Steve Bostock, Site Director for Sellafield Ltd attended the ceremony. He said:
For the company to receive an award like this during a year of such unprecedented change is testament to the people driving forward the Sellafield clean-up mission.
Laura is a shining example of that, and to see her recognised as an outstanding role model for the next generation of engineers, is fantastic.
Not only has she excelled in her training and subsequent employment, she goes above and beyond to support colleagues and promote the value of apprenticeships.
The awards celebrate the brightest and best from the engineering construction industry, including those delivering world class education and training.
We are home to some of the most complex challenges in the world, but have one of the most innovative and determined workforce and supply chains.
Although the mission at Sellafield is changing, engineering and construction skills will be needed for decades to come.
We are proud to be developing world class education and training to help create a pipeline of skills, building the UK’s workforce of tomorrow.
Laura, aged 23 from Workington, was praised for her commitment to learning and her work to inspire younger people to pursue STEM subjects.
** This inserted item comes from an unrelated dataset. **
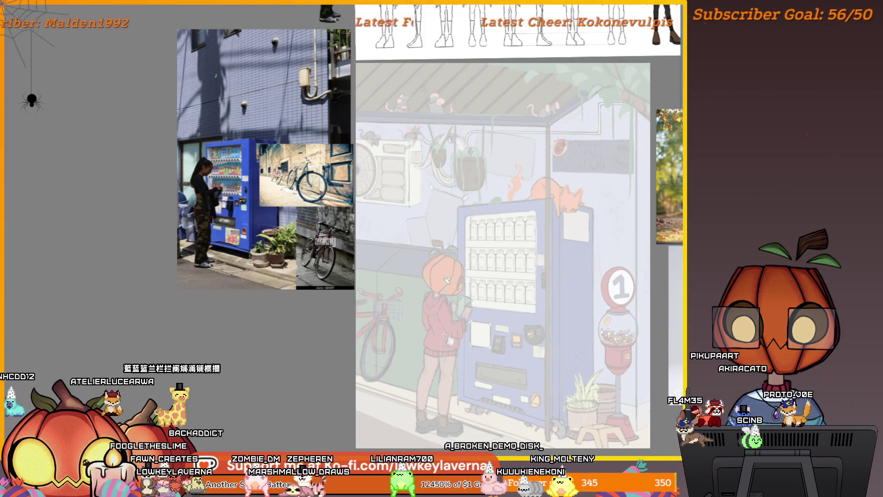
click(447, 329)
I was just happy to be nominated for an award as it meant that my hard work has been noticed, but I’m stunned to have won.
Balancing academic studies with work and STEM activities for four years was difficult at times, but I was keen to give it my best and I had great support from my mentor and managers.
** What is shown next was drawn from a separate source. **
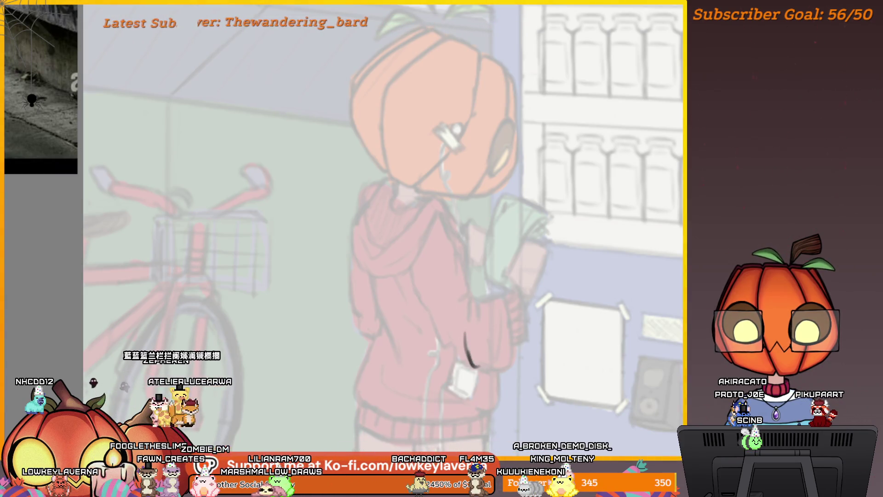
drag(466, 312, 480, 304)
Having completed an apprenticeship in electrical design, she is now an electrical and instrumentation designer at the nuclear site, while working towards a degree with the University of Cumbria.
Judges said Laura demonstrated excellent performance during her apprenticeship, commitment to her own personal development and a passion to raise the aspiration of local school students.
Last year Lydia Rowell took home the ‘Women in Engineering’ award, and the company continues to be praised for it’s impressive female apprentice intake.
Steve added; “We are extremely proud to have 42% female apprentices, the highest of any STEM employer in the UK, and trainees like Laura provide positive role models for women in the engineering profession.”
Having completed her training in a portacabin on a construction site at Sellafield, Laura said:
Nuclear is obviously a male dominated industry, but I never felt like this was a barrier. I have been extremely supported by both males and females, including my colleagues, mentor and line manager.